▸ RECORDS SUPPLIED:
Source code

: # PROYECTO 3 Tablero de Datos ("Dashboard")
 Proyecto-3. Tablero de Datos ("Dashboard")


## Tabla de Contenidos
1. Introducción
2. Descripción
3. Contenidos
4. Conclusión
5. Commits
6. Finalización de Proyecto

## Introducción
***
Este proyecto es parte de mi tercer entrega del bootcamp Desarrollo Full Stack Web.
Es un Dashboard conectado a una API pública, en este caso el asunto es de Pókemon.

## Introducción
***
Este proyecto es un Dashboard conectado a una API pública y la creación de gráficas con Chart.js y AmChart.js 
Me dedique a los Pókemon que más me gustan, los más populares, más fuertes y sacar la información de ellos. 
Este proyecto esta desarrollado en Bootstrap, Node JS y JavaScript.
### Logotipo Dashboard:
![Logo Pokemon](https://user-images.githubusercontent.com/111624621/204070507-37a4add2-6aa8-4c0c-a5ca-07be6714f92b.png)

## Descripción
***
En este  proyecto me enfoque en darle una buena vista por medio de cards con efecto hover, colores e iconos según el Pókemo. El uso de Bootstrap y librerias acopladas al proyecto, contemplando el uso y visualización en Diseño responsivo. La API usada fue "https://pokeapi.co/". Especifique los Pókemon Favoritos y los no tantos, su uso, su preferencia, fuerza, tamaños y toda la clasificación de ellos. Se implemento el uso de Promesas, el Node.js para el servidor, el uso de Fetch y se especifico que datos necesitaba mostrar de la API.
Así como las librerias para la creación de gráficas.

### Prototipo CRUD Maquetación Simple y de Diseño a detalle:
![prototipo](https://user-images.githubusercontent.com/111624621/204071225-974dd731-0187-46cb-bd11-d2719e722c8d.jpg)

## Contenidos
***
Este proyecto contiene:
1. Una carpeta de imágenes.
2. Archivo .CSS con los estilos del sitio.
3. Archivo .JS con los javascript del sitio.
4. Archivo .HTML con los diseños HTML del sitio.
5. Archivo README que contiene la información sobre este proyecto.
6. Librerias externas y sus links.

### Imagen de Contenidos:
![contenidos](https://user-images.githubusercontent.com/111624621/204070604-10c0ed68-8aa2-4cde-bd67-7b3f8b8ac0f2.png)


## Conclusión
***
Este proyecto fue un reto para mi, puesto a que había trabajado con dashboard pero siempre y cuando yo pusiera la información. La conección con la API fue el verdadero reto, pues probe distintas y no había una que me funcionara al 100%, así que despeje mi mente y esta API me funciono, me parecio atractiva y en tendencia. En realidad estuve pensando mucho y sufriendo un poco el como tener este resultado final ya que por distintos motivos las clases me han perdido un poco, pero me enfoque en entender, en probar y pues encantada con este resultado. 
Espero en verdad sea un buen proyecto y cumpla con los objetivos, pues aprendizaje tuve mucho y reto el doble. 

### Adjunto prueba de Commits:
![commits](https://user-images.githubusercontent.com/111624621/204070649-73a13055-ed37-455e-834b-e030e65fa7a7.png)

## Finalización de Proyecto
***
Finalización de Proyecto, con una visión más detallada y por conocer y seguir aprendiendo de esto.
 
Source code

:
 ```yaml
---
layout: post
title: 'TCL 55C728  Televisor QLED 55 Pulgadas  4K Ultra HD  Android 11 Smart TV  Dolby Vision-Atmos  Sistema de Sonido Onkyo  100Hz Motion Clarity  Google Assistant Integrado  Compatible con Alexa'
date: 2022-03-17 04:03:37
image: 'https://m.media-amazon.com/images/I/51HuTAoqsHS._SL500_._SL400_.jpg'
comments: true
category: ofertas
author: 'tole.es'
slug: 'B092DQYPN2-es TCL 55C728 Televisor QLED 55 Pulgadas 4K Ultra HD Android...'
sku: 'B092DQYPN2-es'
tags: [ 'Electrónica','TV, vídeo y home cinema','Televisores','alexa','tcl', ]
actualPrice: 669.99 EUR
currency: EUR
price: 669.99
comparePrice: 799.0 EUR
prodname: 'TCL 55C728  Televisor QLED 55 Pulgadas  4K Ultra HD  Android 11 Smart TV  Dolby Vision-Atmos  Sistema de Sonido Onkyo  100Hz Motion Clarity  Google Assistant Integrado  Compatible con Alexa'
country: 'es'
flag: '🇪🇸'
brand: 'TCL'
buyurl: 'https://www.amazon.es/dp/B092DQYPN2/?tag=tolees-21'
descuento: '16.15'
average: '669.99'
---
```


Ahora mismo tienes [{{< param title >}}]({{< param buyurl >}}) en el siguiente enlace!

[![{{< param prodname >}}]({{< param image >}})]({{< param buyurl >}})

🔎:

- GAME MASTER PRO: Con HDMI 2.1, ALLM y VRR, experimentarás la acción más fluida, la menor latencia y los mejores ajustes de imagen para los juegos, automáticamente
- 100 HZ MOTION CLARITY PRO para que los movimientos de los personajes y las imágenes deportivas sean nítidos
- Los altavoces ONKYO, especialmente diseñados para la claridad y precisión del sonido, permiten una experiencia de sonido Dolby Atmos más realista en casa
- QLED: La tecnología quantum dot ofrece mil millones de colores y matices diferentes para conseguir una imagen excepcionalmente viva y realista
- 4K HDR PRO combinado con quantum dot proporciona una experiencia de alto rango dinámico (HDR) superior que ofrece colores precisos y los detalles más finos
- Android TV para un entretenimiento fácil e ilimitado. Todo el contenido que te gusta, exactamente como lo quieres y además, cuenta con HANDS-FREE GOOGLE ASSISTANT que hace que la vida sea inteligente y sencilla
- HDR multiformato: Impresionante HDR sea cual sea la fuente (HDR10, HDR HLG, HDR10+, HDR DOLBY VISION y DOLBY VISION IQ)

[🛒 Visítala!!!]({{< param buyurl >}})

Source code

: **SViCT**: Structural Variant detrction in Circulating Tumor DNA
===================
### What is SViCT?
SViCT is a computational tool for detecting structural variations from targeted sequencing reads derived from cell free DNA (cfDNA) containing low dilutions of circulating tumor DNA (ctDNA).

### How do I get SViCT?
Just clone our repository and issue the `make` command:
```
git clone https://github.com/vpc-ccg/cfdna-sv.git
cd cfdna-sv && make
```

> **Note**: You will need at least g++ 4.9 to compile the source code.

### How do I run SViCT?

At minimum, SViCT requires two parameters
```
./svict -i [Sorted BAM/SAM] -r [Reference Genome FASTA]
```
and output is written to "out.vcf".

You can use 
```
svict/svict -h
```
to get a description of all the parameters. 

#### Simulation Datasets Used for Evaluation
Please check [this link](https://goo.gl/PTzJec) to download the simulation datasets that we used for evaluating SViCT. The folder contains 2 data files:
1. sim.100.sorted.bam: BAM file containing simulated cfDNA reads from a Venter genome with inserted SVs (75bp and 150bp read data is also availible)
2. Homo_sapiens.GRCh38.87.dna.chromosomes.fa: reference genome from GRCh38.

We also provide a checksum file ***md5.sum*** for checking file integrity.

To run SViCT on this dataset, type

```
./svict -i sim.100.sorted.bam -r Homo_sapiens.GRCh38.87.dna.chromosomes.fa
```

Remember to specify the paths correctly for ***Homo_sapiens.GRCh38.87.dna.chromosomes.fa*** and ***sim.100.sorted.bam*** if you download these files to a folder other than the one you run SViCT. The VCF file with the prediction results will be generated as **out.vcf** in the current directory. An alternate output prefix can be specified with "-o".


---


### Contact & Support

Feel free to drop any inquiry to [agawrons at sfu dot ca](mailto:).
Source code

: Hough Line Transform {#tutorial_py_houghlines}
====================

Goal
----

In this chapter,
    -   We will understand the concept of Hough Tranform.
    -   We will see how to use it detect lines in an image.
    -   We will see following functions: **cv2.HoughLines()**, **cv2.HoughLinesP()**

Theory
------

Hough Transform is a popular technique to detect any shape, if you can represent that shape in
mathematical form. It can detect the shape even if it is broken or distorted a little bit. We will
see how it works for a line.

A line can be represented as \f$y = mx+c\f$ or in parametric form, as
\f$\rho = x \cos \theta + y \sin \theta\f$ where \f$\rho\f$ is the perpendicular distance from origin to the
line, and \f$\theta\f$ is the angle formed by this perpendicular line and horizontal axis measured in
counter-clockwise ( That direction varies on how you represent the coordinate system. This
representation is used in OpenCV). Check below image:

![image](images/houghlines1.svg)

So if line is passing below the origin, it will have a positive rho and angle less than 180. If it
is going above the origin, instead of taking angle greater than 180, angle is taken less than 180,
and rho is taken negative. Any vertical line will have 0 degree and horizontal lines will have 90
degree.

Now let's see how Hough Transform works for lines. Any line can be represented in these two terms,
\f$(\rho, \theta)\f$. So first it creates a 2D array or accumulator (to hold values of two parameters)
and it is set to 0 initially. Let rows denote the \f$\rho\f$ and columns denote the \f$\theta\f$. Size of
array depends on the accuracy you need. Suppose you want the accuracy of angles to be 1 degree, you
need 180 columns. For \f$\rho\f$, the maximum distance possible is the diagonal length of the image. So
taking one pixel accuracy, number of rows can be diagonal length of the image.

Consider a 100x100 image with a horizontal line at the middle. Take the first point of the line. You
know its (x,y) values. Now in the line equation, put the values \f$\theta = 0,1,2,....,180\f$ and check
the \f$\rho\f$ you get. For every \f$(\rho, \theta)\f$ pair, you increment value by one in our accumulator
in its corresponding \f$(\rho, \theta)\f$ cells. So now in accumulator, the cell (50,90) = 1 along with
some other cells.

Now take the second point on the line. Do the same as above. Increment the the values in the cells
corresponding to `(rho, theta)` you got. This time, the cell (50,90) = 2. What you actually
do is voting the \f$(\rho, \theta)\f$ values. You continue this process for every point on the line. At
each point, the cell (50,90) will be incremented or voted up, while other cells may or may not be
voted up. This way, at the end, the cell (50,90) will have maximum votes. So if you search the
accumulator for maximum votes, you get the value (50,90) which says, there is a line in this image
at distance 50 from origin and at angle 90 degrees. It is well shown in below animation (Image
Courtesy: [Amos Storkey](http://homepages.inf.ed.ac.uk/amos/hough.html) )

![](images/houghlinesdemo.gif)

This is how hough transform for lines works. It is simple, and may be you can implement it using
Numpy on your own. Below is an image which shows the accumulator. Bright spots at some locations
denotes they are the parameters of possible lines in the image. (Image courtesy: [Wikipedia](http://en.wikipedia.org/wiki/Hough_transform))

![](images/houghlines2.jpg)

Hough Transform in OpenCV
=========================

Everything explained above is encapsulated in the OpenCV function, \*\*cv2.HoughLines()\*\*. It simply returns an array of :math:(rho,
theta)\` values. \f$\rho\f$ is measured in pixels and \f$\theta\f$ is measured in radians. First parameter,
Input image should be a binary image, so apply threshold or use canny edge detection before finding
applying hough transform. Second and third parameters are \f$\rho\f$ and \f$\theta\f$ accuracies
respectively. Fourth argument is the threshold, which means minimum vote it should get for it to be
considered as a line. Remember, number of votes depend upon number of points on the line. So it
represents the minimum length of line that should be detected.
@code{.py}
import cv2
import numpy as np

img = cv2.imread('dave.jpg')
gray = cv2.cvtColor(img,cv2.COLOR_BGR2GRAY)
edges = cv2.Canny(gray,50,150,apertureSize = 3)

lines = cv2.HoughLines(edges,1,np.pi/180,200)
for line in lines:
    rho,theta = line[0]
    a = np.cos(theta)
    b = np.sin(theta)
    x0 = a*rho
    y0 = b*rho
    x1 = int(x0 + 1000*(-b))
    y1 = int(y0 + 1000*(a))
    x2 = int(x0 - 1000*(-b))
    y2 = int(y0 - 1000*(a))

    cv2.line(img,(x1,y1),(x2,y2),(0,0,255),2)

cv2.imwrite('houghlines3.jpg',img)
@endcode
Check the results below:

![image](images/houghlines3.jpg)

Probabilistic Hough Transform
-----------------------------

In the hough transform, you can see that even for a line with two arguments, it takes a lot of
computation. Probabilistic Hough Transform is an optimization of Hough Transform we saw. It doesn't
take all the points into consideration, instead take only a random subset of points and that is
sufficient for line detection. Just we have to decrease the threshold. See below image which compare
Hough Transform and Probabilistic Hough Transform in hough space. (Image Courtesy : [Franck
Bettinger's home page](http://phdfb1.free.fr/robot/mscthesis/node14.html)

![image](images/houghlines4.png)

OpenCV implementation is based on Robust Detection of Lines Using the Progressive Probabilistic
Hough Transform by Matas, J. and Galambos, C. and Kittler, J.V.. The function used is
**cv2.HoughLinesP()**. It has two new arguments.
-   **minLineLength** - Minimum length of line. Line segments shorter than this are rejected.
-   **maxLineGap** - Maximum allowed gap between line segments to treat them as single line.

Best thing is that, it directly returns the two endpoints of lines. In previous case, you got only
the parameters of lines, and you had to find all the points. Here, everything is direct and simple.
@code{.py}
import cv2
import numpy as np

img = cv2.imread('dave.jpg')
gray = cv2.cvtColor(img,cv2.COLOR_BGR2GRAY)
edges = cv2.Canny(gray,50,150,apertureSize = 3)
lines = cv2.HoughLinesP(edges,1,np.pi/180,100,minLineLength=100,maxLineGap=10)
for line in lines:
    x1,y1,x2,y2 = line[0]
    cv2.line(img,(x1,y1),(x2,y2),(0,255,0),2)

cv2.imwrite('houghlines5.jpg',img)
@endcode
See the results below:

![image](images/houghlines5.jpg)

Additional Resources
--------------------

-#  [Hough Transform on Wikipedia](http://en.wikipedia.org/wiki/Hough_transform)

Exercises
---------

▸ WHAT THE TASK REQUIRES:
Show, from the material above, each line that includes the string "Smart".

▸ ANSWER SPACE:
title: 'TCL 55C728  Televisor QLED 55 Pulgadas  4K Ultra HD  Android 11 Smart TV  Dolby Vision-Atmos  Sistema de Sonido Onkyo  100Hz Motion Clarity  Google Assistant Integrado  Compatible con Alexa'
prodname: 'TCL 55C728  Televisor QLED 55 Pulgadas  4K Ultra HD  Android 11 Smart TV  Dolby Vision-Atmos  Sistema de Sonido Onkyo  100Hz Motion Clarity  Google Assistant Integrado  Compatible con Alexa'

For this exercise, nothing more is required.